La lanterne des morts elle-même, haute d’environ 7 mètres, repose sur un socle carré flanqué de quatre colonnettes à chapiteaux feuillagés. Son fut creux, accessible par des encoches servant d’échelle, permettait à une personne de monter allumer ou entretenir la lampe suspendue à un crochet interne. Les quatre fenêtres, orientées vers les points cardinaux, diffusaient une lumière symbolisant la présence divine ou la mémoire des défunts. Ce type de monument, rare en France, était souvent érigé près des églises ou des cimetières pour guider les âmes ou marquer un lieu sacré.

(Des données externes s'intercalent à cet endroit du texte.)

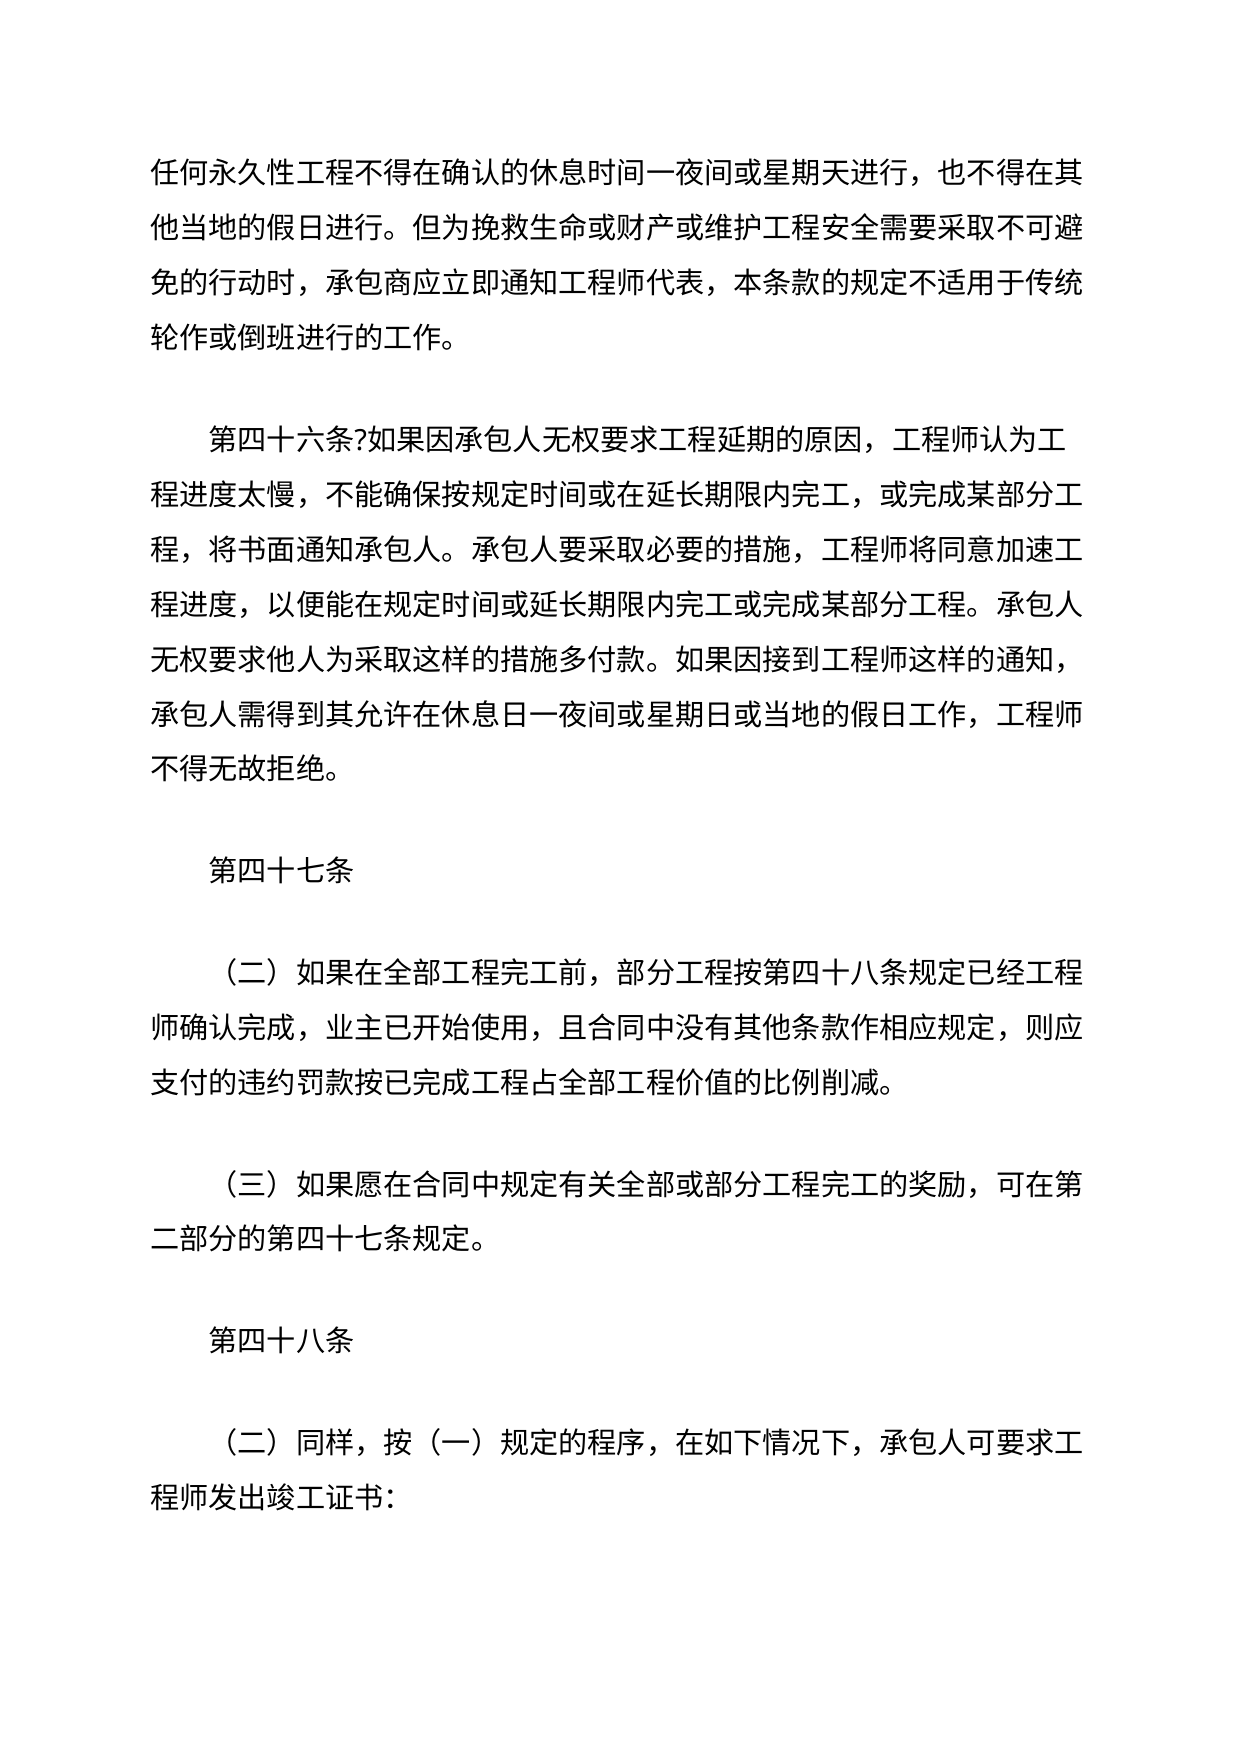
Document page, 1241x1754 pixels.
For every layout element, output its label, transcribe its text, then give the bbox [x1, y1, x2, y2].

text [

Les classements successifs (1889 pour la lanterne, 1914 pour les tombeaux) soulignent la valeur patrimoniale exceptionnelle de ce site. La lanterne des morts de Pers est l’un des rares exemplaires conservés en Poitou-Charentes, tandis que les tombeaux offrent un panorama des techniques sculpturales médiévales, du haut Moyen Âge à la période romane. Leur état de conservation, malgré les siècles, permet d’étudier les transitions stylistiques et les croyances funéraires de l’époque.

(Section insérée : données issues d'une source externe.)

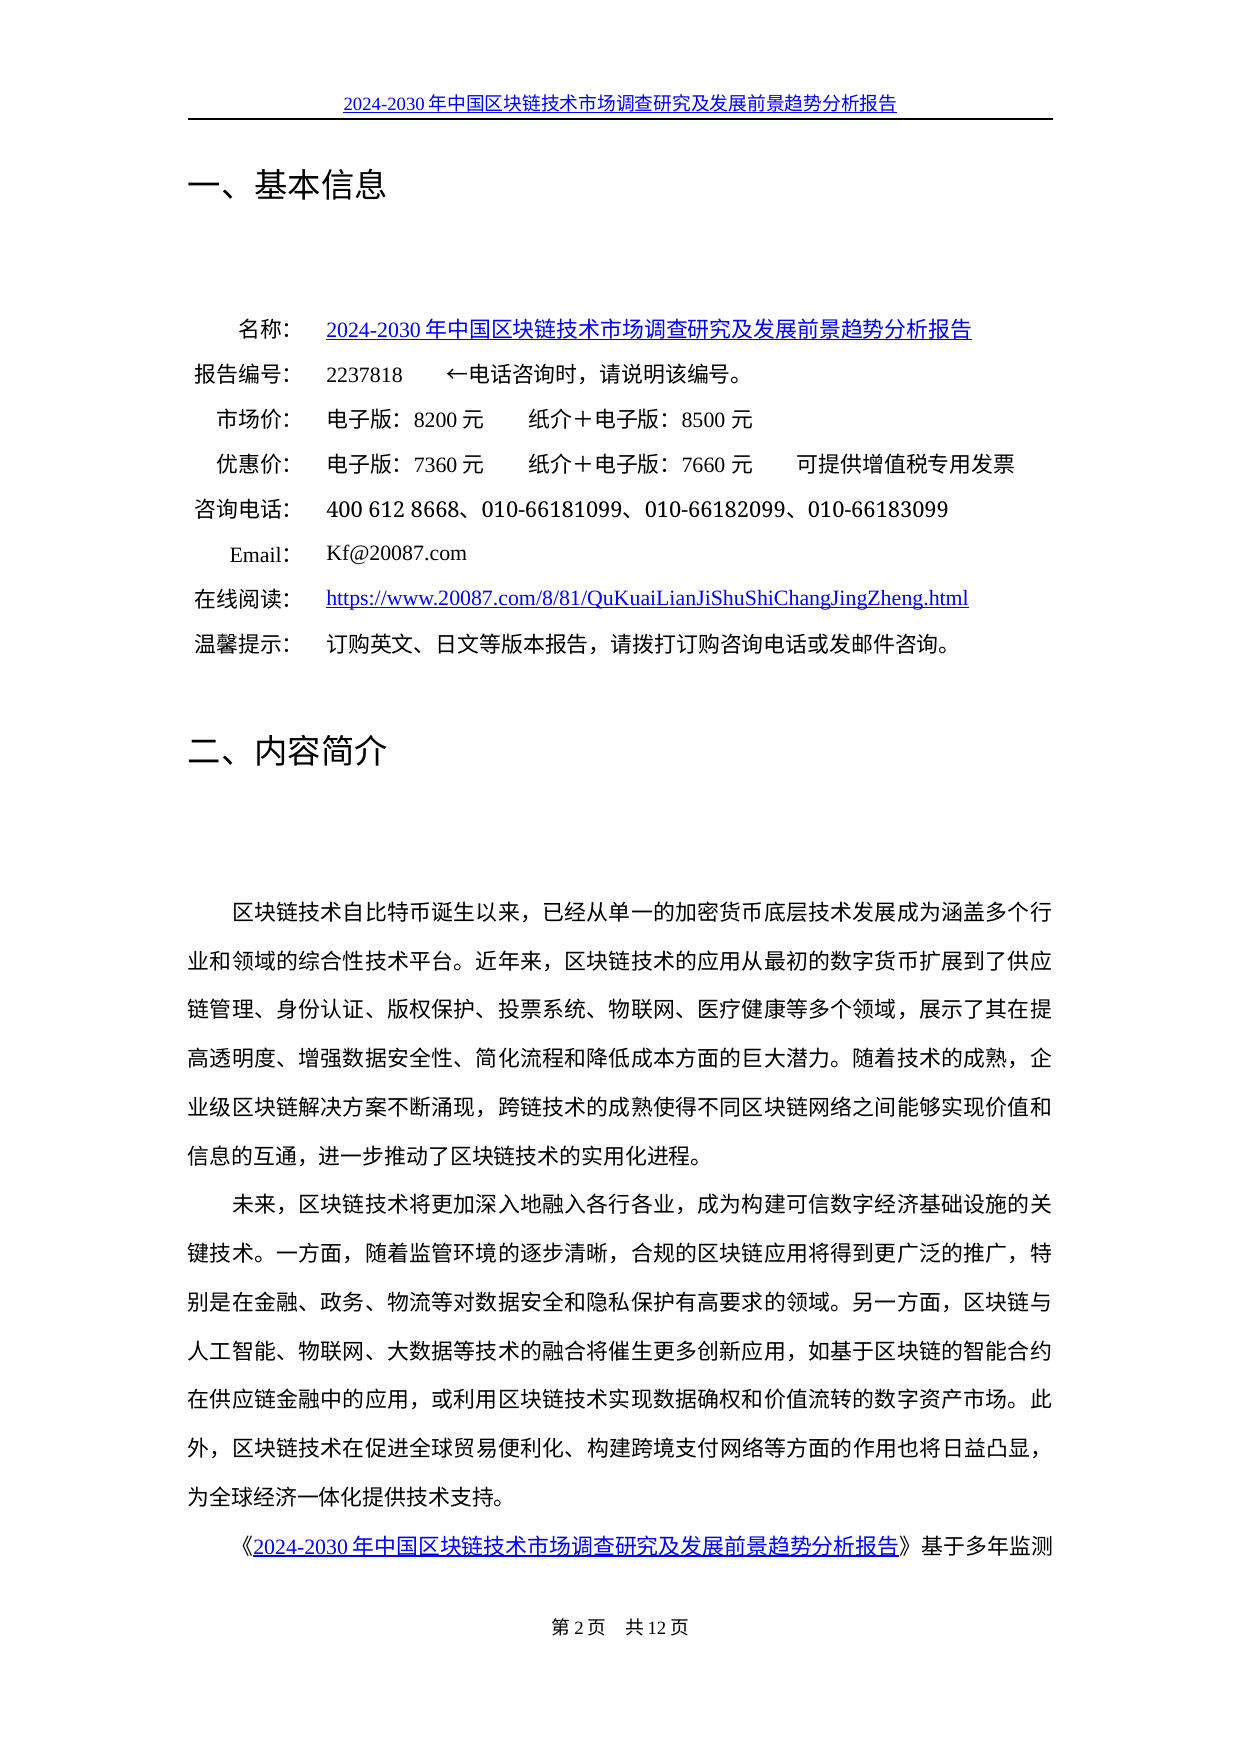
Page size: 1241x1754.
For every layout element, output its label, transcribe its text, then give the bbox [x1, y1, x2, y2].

table_cell 温馨提示： [167, 627, 315, 672]
table_cell 咨询电话： [167, 492, 315, 537]
table_cell 在线阅读： [167, 582, 315, 627]
title 一、基本信息 [187, 150, 1053, 215]
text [187, 894, 1053, 1561]
table_cell 订购英文、日文等版本报告，请拨打订购咨询电话或发邮件咨询。 [315, 627, 1073, 672]
table_header 2024-2030年中国区块链技术市场调查研究及发展前景趋势分析报告 [315, 312, 1073, 357]
table_cell [315, 582, 1073, 627]
table_cell 优惠价： [167, 447, 315, 492]
title 二、内容简介 [187, 717, 1053, 782]
table_cell 2237818 ←电话咨询时，请说明该编号。 [315, 357, 1073, 402]
table_cell 电子版：7360 元 纸介＋电子版：7660 元 可提供增值税专用发票 [315, 447, 1073, 492]
table_header 名称： [167, 312, 315, 357]
table_cell Email： [167, 537, 315, 582]
table_cell 400 612 8668、010-66181099、010-66182099、010-66183099 [315, 492, 1073, 537]
table_cell 电子版：8200 元 纸介＋电子版：8500 元 [315, 402, 1073, 447]
table_cell Kf@20087.com [315, 537, 1073, 582]
table_cell 报告编号： [167, 357, 315, 402]
table_cell 市场价： [167, 402, 315, 447]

Aujourd’hui, le cimetière de Pers, propriété de la commune, reste un lieu ouvert au public, bien que sa localisation exacte (2 rue de l’Église) et son accès puissent varier. Son intérêt historique et artistique en fait un témoin précieux de la vie religieuse et sociale des XIe et XIIe siècles en Nouvelle-Aquitaine, tout en posant des questions sur les pratiques funéraires antérieures, comme en attestent les tombes dites « mérovingiennes ».